Johan Peña Do Santos admite en sede judicial que vino al departamento de Maldonado con una persona llamada Martín, haciendo dedo y que lo había conocido en plaza 5.

Luego detalla que fue hasta el hotel con ese tal Martín, que se había escondido, mientras él ingresaba por la ventana a la habitación de los denunciantes y que abrió la caja fuerte con la uña de metal (la barra metálica de la que se hace referencia) y que sacó el dinero y en el momento en que se percata que encienden la luz abajo, sale corriendo con la uña en la mano y que alguien lo empujó de atrás y que se cayó por el balcón, pero que jamás había amenazado a nadie.

Es entonces que este hombre, que tiene varios antecedentes penales, confiesa todo su ánimo de cometer un hurto, incluso con un cómplice, pero también manifiesta que jamás amenazó a nadie y que lo único que quería hacer, era escapar del lugar y manifiesta que lo empujaron desde el balcón al vacío.

NUESTRAS FUENTES JUDICIALES

Respecto de este caso, Crónicas del Este, conversó con fuentes judiciales, que explicaron que la tipificación del delito estaba totalmente encuadrada a la situación que se había vivido. Johan Peña Do Santos, tenía el ánimo de venir a robar al departamento de Maldonado y admitió incluso, el haber participado con un cómplice, que extrañamente dijo, que ni siquiera lo conocía.

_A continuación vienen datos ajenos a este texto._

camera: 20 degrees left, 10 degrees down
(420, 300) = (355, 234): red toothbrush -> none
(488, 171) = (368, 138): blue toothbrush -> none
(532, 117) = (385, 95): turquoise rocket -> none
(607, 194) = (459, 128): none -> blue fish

Debemos agregar, que también atestiguaron en esta causa un empleado del hotel y un comerciante, que agregaron algunos datos más, sobre el accionar de este sujeto en el ilícito en cuestión.

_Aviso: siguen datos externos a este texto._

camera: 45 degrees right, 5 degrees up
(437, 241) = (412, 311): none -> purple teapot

Por otro lado, la famosa barreta de metal esgrimida en forma amenazante, bien puede tomarse en cuenta para la tipificación de un delito de rapiña, donde ya explicamos que tiene que haber amenaza o violencia.

SITUACIÓN SANITARIA DEL RECLUSO

Como en toda historia que se plasma en un expediente judicial, siempre hay varias versiones y por supuesto, que no vamos a llegar a un análisis exhaustivo de lo que realmente sucedió con un simple artículo periodístico y por eso establecimos las pautas del proceso judicial hasta ahora, con los elementos aportados en la Justicia por cada uno de ellos.

Lo importante aquí, es la situación sanitaria de este recluso, observar las causas por las cuales el mismo está protestando, haciendo una huelga de hambre y además, cosiéndose la boca, con el riesgo desde todo punto de vista que ello implica.

Esperemos que la actitud de este recluso, sea racional y que las autoridades del caso tomen las medidas necesarias, para evitar males mayores, pues siempre que se pone en peligro la vida de alguien, aunque sea un recluso, el Estado debe velar por ella.